We gave her some suggestions to help reverse the trend and keep Ryan physically fit. For starters, his mother told us that he hated to eat breakfast. She figured that was okay because those were calories he wasn’t eating. The American Academy of Pediatrics says that eating a healthy breakfast can help children avoid gaining weight, because they tend to spread their calorie intake throughout the day, instead of eating one or two large meals.

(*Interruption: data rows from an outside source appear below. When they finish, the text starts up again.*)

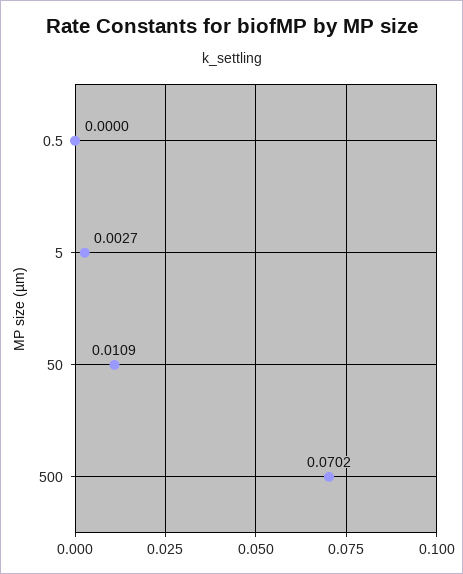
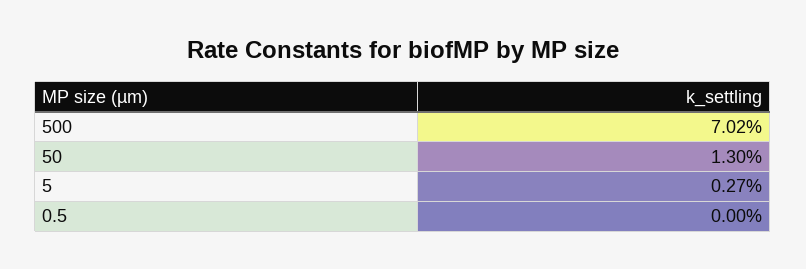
  {
    "0.5": 0,
    "5": 0.0027,
-   "50": 0.0109,
+   "50": 0.013,
    "500": 0.0702
  }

We encouraged her to see a nutritionist, who made several recommendations. For breakfast she would feed him low sugar cereal with milk, or toast with either peanut butter or a low fat cream cheese, or one waffle with fruit. An eight ounce glass of calcium fortified juice was all he needed, as drinks can contain a lot of calories. Ryan typically ate a pre-packaged pizza meal for lunch. It turned out that the meal was laden with calories. Instead, she switched lunch to deli turkey, or humus and crackers, or yogurt, and she included lots of fresh vegetables with a low fat dip to go along with his main dish. She could give him one treat for dessert, such as a piece of candy or small bag of cookies. Depriving a child of something sweet isn’t necessary. Her nutritionist told her that this is his reward for eating healthy foods and that anything in moderation is acceptable.
Let’s start our kids off on healthy paths when they are young. The choices you teach your children to make now, will guide them throughout their lives.